We thank you for your blessings in our lives,
We praise you Lord for the wisdom found through the gospel of Mark,
We ask you Lord to inspire us to use these verses in our lives
As we continue to learn more about you through your word.
Lord we ask you to strengthen us each day as we endure through battles,
Allow us to praise and love each other through faith in you Jesus,
Shield us from evil through truth, the gospel, salvation and prayer,
Guide us to abide by your word as we spread your gospel to one and all
Becoming examples of faith through our character as we walk the narrow path.
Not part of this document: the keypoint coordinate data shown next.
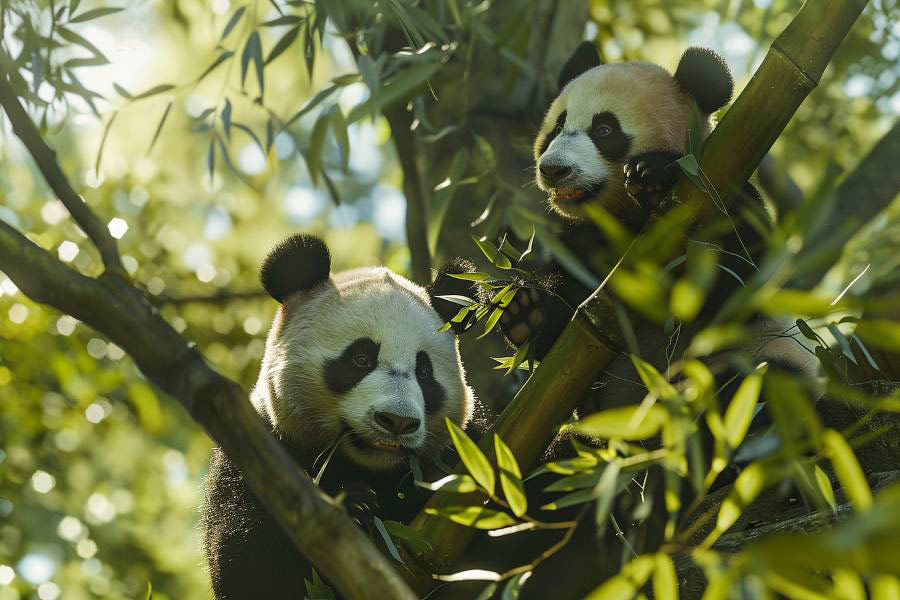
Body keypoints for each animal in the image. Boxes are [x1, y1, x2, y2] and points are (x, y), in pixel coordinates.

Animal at [203, 234, 481, 600]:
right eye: (361, 358)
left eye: (424, 372)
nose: (397, 421)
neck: (367, 467)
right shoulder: (254, 456)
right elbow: (253, 564)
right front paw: (356, 507)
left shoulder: (470, 446)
God we pray that you will continue to bless us, to bless our lives and fill us with hope
We ask you Lord to guide our footsteps and lead us to the way everlasting,
Through faith in you Lord we seek salvation and a place with you in heaven
According to your ways, your everlasting wisdom and strength.
May your will be done
In our lives, for your life.
We thank you for your love and all you bless us with each day.